Task to carry out: When you reach the line containing "left back paw: (209, 639)" in the entries below, begin reproducing lines exactly, and stop once the line containing "right hip: (177, 317)" is done.

Per-instance keypoint data:

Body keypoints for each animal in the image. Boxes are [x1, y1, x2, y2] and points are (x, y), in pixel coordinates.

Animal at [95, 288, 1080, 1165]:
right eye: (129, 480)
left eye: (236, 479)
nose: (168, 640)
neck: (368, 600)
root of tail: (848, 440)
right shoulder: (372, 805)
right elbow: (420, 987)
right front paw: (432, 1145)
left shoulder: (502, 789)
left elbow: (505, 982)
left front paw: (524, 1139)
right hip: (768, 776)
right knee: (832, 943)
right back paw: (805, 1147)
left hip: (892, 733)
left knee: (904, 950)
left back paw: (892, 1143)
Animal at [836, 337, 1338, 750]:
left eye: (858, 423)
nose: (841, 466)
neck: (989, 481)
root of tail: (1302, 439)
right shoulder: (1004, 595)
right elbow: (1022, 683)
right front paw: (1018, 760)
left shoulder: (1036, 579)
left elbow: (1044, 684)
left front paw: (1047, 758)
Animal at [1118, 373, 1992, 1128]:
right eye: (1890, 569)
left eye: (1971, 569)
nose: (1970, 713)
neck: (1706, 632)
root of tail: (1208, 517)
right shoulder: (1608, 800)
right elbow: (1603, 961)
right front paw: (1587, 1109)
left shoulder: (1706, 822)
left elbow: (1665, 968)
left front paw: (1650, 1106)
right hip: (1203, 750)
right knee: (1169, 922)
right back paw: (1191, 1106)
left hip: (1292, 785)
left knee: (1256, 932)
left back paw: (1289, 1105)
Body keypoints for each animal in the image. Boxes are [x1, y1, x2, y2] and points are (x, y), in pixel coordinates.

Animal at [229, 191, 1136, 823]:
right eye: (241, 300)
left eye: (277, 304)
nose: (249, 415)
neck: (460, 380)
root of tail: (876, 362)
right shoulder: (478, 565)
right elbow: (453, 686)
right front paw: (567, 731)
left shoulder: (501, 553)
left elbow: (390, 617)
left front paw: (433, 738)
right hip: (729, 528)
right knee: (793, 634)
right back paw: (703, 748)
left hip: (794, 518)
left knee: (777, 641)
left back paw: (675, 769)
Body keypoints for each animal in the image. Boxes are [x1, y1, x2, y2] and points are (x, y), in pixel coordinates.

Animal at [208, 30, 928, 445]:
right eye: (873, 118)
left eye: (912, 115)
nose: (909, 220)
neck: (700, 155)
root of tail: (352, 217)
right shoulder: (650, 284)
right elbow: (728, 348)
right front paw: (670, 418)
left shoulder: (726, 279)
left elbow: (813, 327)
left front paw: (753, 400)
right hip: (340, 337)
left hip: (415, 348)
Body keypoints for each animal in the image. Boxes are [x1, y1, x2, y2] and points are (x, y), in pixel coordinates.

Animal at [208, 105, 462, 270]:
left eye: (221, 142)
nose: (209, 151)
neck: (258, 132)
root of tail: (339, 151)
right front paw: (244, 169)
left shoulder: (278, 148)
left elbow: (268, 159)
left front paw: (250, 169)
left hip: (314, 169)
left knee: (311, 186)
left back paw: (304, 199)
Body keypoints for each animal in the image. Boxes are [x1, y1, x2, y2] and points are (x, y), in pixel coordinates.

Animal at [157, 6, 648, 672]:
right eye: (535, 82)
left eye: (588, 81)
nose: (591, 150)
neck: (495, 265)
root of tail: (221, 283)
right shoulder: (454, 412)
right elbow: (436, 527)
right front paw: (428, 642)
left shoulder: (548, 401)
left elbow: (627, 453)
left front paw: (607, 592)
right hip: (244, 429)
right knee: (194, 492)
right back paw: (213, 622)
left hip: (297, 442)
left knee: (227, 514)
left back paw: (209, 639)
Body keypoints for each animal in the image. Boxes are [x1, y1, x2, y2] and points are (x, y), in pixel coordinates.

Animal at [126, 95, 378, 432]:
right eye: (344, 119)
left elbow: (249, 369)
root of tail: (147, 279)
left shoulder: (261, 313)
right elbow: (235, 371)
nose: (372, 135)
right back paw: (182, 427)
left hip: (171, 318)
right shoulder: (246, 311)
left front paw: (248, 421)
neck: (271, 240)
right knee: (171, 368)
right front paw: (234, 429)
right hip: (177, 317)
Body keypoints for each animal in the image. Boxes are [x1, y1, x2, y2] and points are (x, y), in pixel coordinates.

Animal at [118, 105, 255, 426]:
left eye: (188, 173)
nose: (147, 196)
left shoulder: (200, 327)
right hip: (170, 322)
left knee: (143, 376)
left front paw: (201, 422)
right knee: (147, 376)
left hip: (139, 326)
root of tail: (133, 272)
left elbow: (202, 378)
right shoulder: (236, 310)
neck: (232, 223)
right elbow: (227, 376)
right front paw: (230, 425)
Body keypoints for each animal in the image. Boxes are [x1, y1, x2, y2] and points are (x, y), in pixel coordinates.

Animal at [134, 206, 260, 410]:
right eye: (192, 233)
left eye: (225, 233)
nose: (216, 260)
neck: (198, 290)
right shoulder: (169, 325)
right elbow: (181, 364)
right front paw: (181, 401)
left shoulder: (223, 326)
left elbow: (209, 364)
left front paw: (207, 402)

Solution for this exercise:
left back paw: (209, 639)
Body keypoints for each animal in the image. Boxes are [x1, y1, x2, y2] and points are (x, y), in pixel coordinates.

Animal at [126, 95, 378, 432]:
right eye: (344, 119)
left elbow: (249, 369)
root of tail: (147, 279)
left shoulder: (261, 313)
right elbow: (235, 371)
nose: (372, 135)
right back paw: (182, 427)
left hip: (171, 318)
right shoulder: (246, 311)
left front paw: (248, 421)
neck: (271, 240)
right knee: (171, 368)
right front paw: (234, 429)
right hip: (177, 317)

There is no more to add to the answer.